Biden to Sign Executive Order Strengthening Cybersecurity in Maritime Ports

U.S. President Joe Biden is scheduled to sign an executive order on Wednesday aimed at enhancing cybersecurity in maritime ports, with a focus on developing minimum cybersecurity standards for the marine transportation system, according to Anne Neuberger, Deputy National Security Advisor for Cyber and Emerging Technology.

The executive order aims to empower the Coast Guard to respond effectively to cyberattacks by establishing minimum cybersecurity standards for vessel operators and mandating incident reporting. Neuberger noted that the Coast Guard will issue a notice of proposed rulemaking to formalize these standards for the maritime industry. Additionally, the administration has committed over $20 billion for U.S. port infrastructure over the next five years.

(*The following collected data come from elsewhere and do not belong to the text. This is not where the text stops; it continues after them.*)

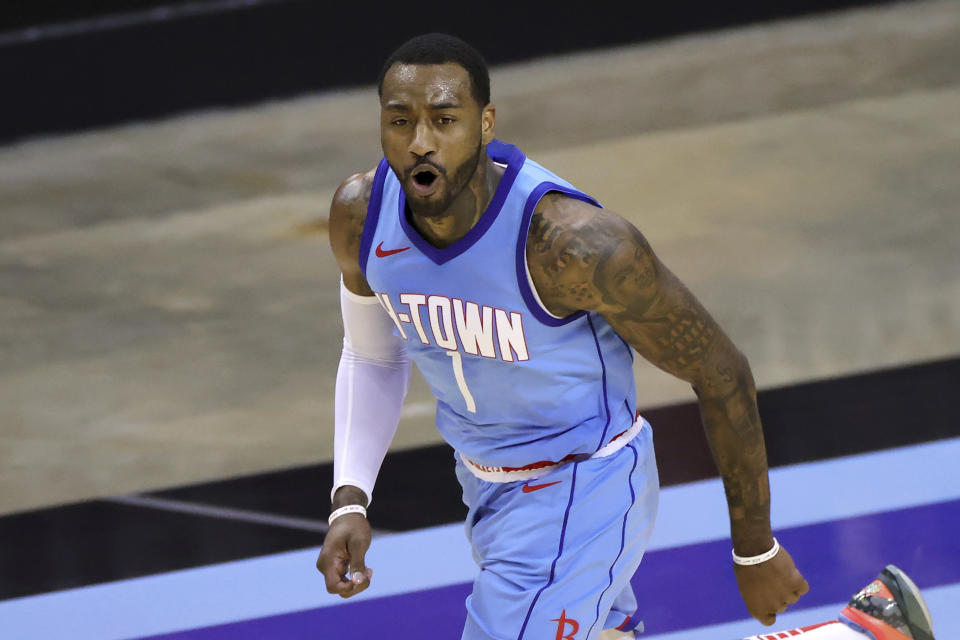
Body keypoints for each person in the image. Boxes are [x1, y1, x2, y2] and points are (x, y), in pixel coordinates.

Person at [315, 33, 936, 640]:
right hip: (487, 486)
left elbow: (720, 370)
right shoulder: (362, 216)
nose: (421, 141)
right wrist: (350, 500)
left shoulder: (573, 246)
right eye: (400, 122)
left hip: (584, 485)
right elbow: (370, 354)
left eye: (444, 119)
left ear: (485, 123)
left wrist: (755, 548)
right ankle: (864, 632)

Despite existing cybersecurity risk assessments for port operators initiated by the Coast Guard in 2022, critics argue that the magnitude of cyber risks in maritime operations remains unaddressed. With approximately a quarter of the annual U.S. GDP flowing through maritime ports and the vast majority of imports and exports passing through these ports, the significance of securing maritime infrastructure against cyber threats cannot be understated.

The executive order will grant U.S. Coast Guard port captains authority to manage vessels posing known or suspected cyber threats and require facilities to rectify unsatisfactory cyber conditions that could jeopardize port safety and security, as stated by federal officials. Rear Adm. John Vann, commander of the Coast Guard Cyber Command, emphasized the importance of developing measures to prevent, detect, assess, and remediate cyber incidents.

The order’s provisions come in the wake of cyberattacks targeting maritime infrastructure, such as the 2022 ransomware attack on Expeditors International, resulting in significant operational disruptions and financial losses. Federal disclosures also revealed attempted attacks on the Port of Houston, underscoring the vulnerability of U.S. ports to cyber threats.

Moreover, while acknowledging the presence of Chinese-developed cranes in U.S. ports, Department of Homeland Security officials clarified that there are no immediate plans to replace them with American-made equipment.